**Stated exercise**:
Rewrite the entries below with every "specimen" swapped for "sample" and nothing else changed, omitting the pictures from your answer.

Records from a dataset:
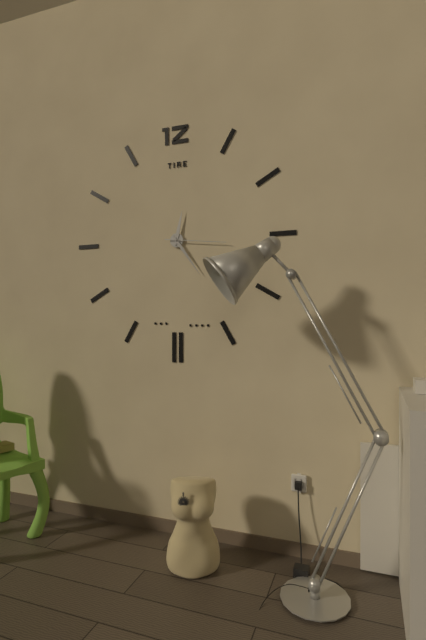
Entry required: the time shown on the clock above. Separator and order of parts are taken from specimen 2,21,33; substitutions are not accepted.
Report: 12,24,16
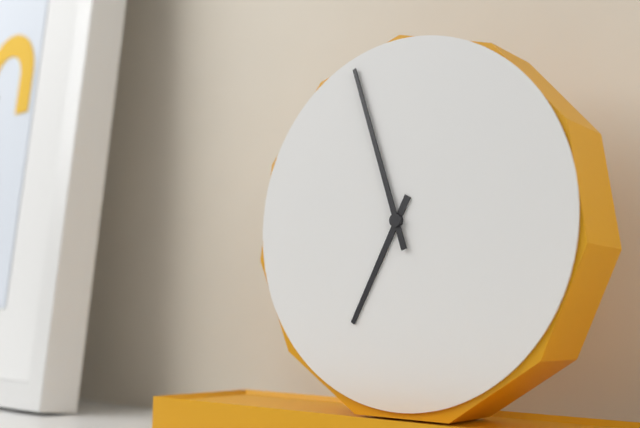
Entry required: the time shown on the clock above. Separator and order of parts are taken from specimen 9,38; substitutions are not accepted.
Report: 6,57
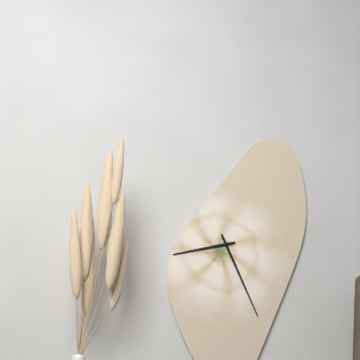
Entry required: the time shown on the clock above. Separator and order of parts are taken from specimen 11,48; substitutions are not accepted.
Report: 8,26
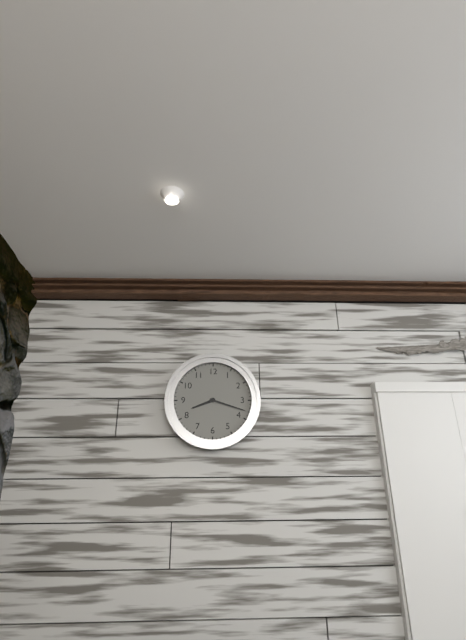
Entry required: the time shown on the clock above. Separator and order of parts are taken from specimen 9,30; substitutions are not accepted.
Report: 8,18
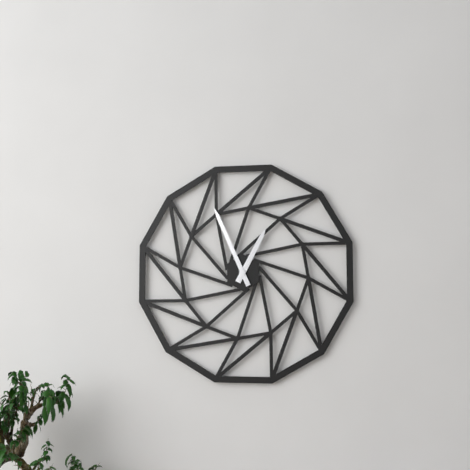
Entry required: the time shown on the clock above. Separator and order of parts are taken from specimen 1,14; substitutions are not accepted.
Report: 12,56
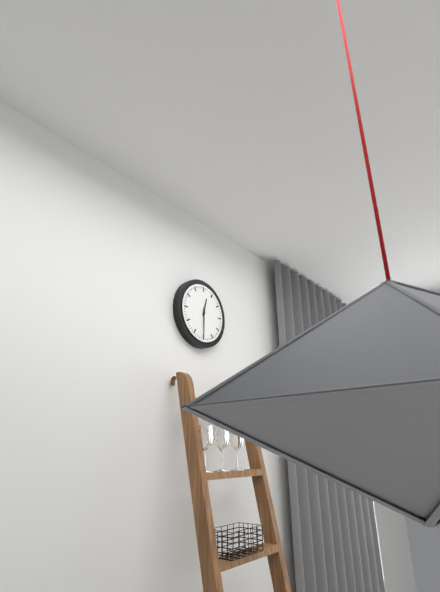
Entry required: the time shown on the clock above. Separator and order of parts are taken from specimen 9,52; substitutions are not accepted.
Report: 12,30
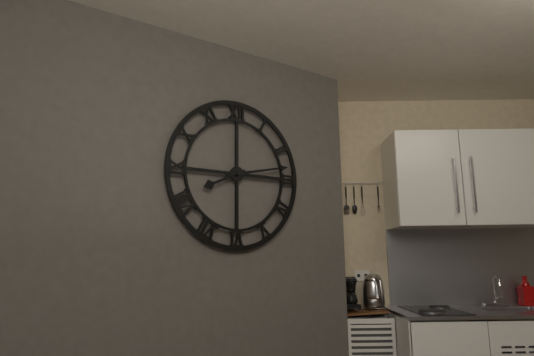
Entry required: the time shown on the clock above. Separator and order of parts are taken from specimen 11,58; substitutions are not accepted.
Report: 8,13
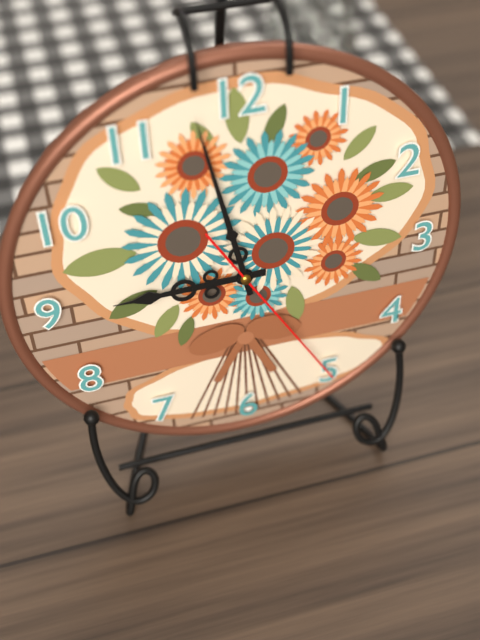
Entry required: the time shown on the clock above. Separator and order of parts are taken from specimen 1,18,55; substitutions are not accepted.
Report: 8,58,25
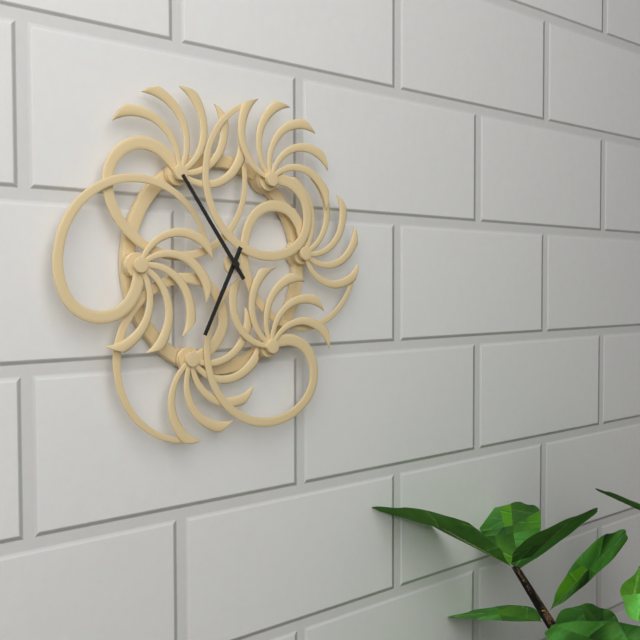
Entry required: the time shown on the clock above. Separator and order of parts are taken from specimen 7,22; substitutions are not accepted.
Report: 6,54
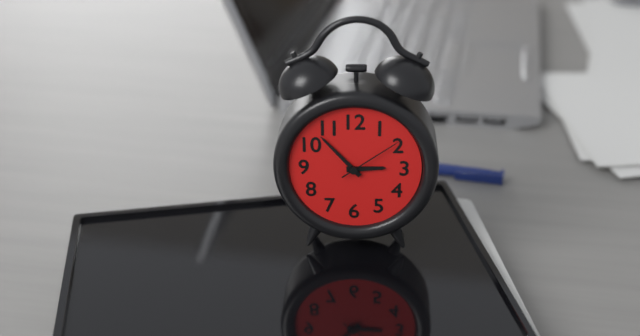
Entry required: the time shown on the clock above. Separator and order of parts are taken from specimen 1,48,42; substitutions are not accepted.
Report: 2,53,09
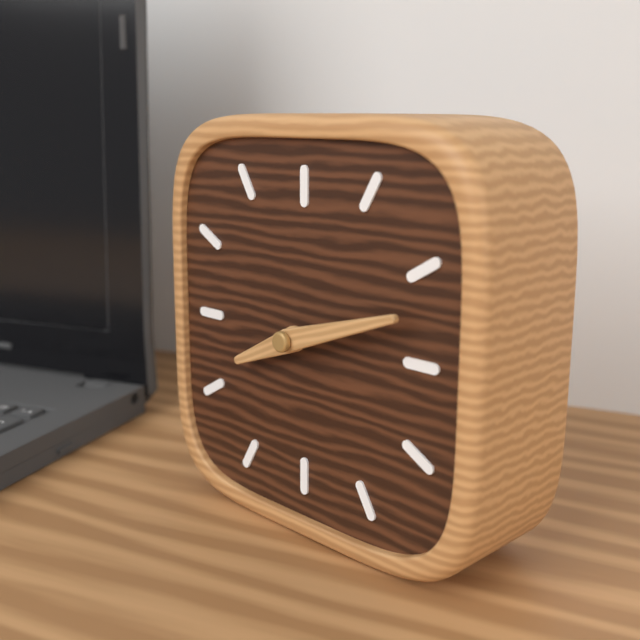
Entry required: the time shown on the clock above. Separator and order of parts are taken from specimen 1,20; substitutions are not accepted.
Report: 8,12
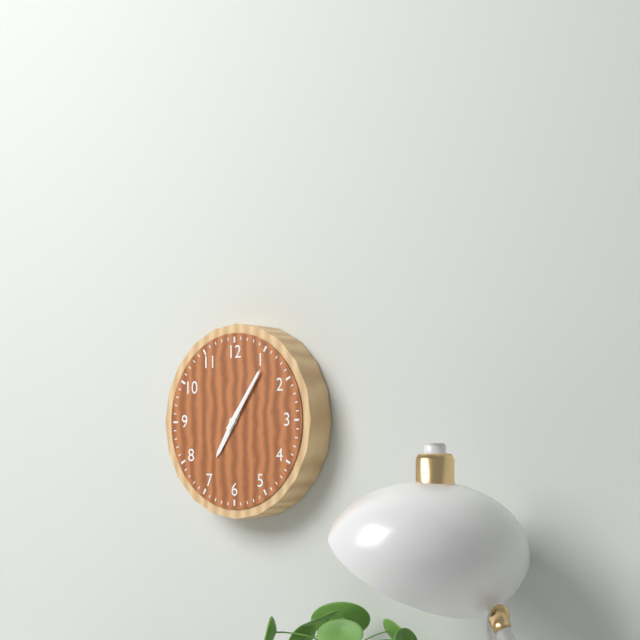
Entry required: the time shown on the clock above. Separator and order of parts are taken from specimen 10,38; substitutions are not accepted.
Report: 7,06
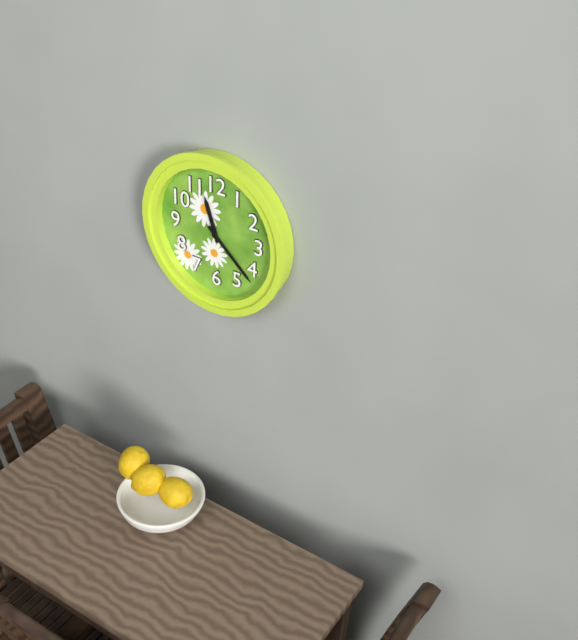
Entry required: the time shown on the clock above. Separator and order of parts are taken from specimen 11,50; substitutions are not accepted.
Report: 11,22
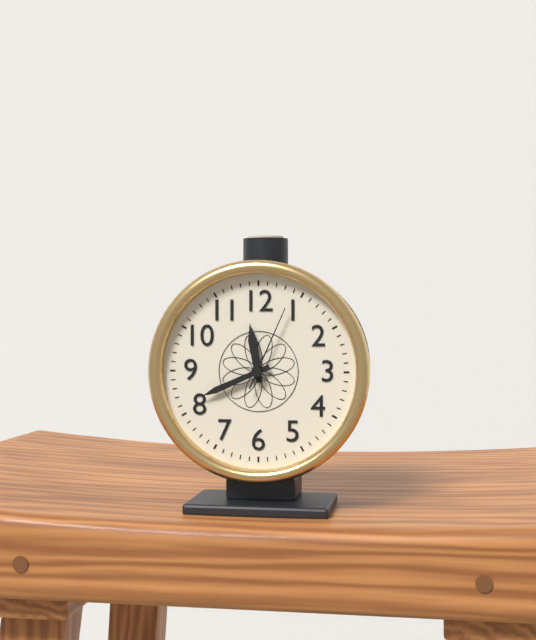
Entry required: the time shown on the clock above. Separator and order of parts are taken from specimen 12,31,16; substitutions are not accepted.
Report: 11,41,04
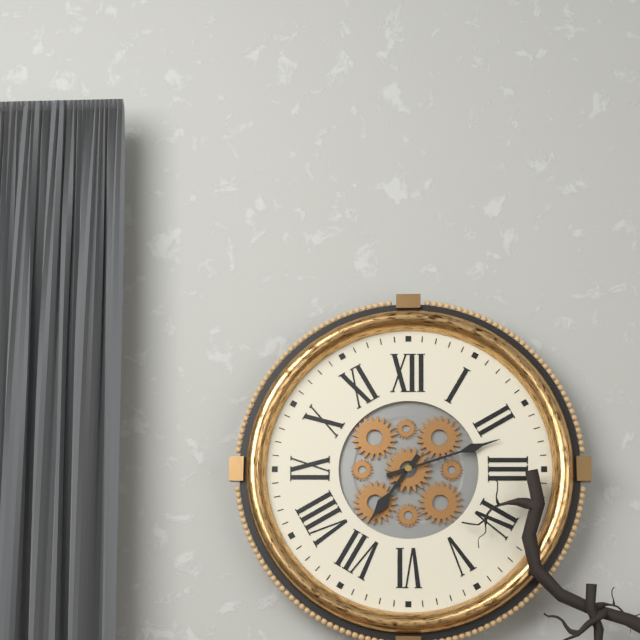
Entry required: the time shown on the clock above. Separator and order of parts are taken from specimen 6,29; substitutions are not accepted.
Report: 7,12
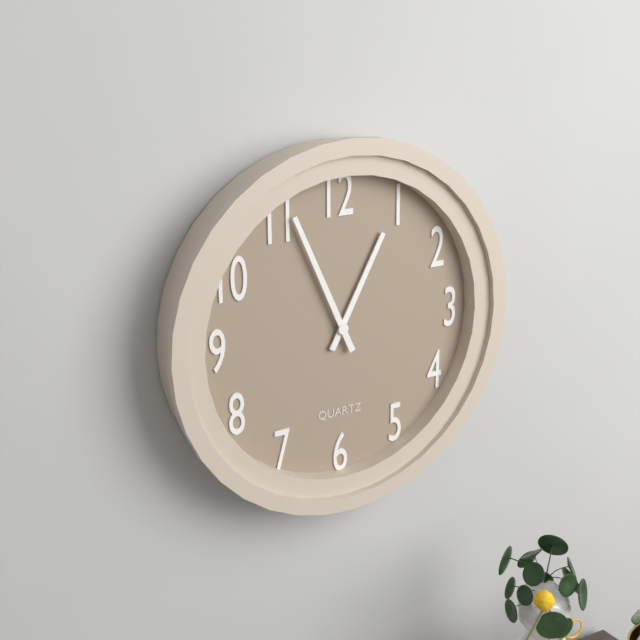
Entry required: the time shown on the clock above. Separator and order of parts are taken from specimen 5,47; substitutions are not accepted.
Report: 12,56
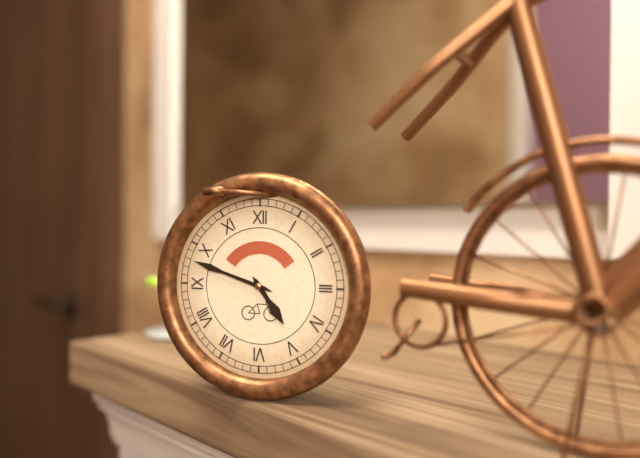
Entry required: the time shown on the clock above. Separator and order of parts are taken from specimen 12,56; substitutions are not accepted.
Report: 4,48
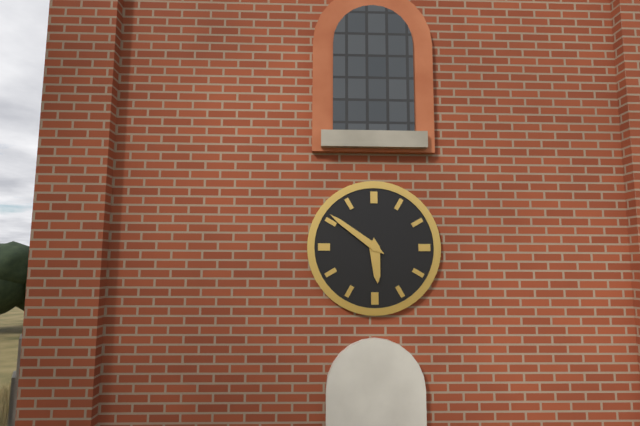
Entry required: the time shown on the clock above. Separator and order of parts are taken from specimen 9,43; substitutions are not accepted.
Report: 5,51
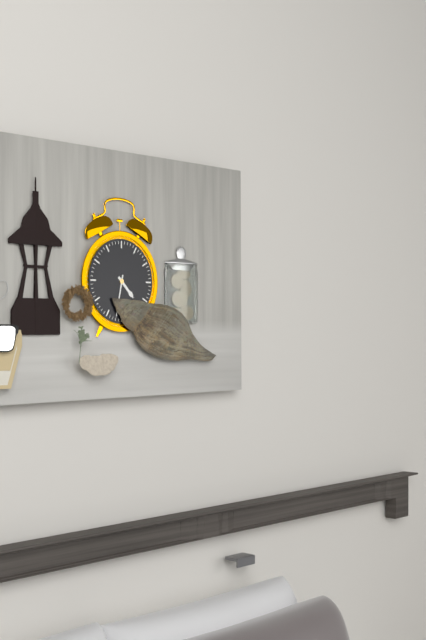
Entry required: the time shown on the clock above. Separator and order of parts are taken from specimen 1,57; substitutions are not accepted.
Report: 4,32
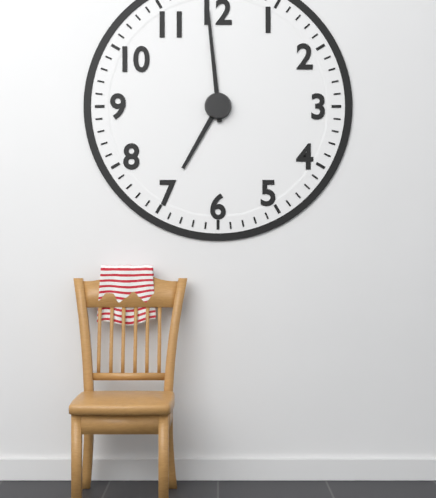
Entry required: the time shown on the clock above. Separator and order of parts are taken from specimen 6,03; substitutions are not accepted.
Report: 6,59
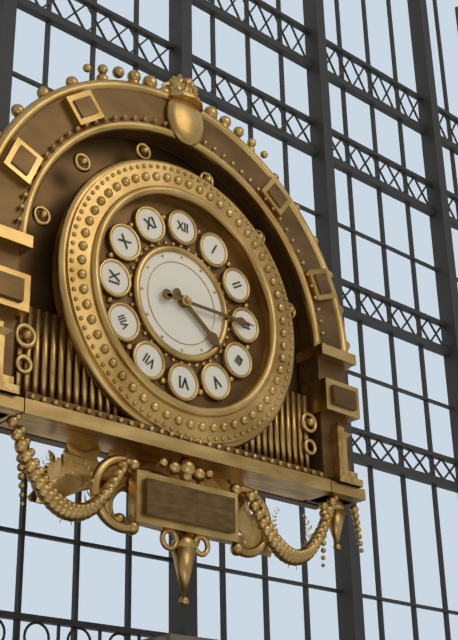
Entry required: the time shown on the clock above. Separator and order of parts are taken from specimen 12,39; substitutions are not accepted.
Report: 4,15
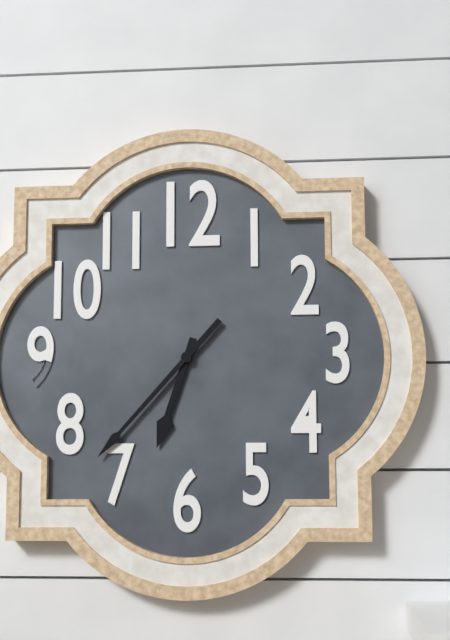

**The completed task**:
Entry required: the time shown on the clock above. Separator and order of parts are taken from sample 2,21,33; substitutions are not accepted.
Report: 12,24,16
Entry required: the time shown on the clock above. Separator and order of parts are taken from sample 9,38; substitutions are not accepted.
Report: 6,57
Entry required: the time shown on the clock above. Separator and order of parts are taken from sample 11,48; substitutions are not accepted.
Report: 8,26
Entry required: the time shown on the clock above. Separator and order of parts are taken from sample 9,30; substitutions are not accepted.
Report: 8,18
Entry required: the time shown on the clock above. Separator and order of parts are taken from sample 1,14; substitutions are not accepted.
Report: 12,56
Entry required: the time shown on the clock above. Separator and order of parts are taken from sample 9,52; substitutions are not accepted.
Report: 12,30
Entry required: the time shown on the clock above. Separator and order of parts are taken from sample 11,58; substitutions are not accepted.
Report: 8,13
Entry required: the time shown on the clock above. Separator and order of parts are taken from sample 1,18,55; substitutions are not accepted.
Report: 8,58,25
Entry required: the time shown on the clock above. Separator and order of parts are taken from sample 7,22; substitutions are not accepted.
Report: 6,54
Entry required: the time shown on the clock above. Separator and order of parts are taken from sample 1,48,42; substitutions are not accepted.
Report: 2,53,09
Entry required: the time shown on the clock above. Separator and order of parts are taken from sample 1,20; substitutions are not accepted.
Report: 8,12
Entry required: the time shown on the clock above. Separator and order of parts are taken from sample 10,38; substitutions are not accepted.
Report: 7,06
Entry required: the time shown on the clock above. Separator and order of parts are taken from sample 11,50; substitutions are not accepted.
Report: 11,22
Entry required: the time shown on the clock above. Separator and order of parts are taken from sample 12,31,16; substitutions are not accepted.
Report: 11,41,04
Entry required: the time shown on the clock above. Separator and order of parts are taken from sample 6,29; substitutions are not accepted.
Report: 7,12
Entry required: the time shown on the clock above. Separator and order of parts are taken from sample 5,47; substitutions are not accepted.
Report: 12,56
Entry required: the time shown on the clock above. Separator and order of parts are taken from sample 12,56; substitutions are not accepted.
Report: 4,48
Entry required: the time shown on the clock above. Separator and order of parts are taken from sample 9,43; substitutions are not accepted.
Report: 5,51
Entry required: the time shown on the clock above. Separator and order of parts are taken from sample 1,57; substitutions are not accepted.
Report: 4,32
Entry required: the time shown on the clock above. Separator and order of parts are taken from sample 6,03; substitutions are not accepted.
Report: 6,59
Entry required: the time shown on the clock above. Separator and order of parts are taken from sample 12,39; substitutions are not accepted.
Report: 4,15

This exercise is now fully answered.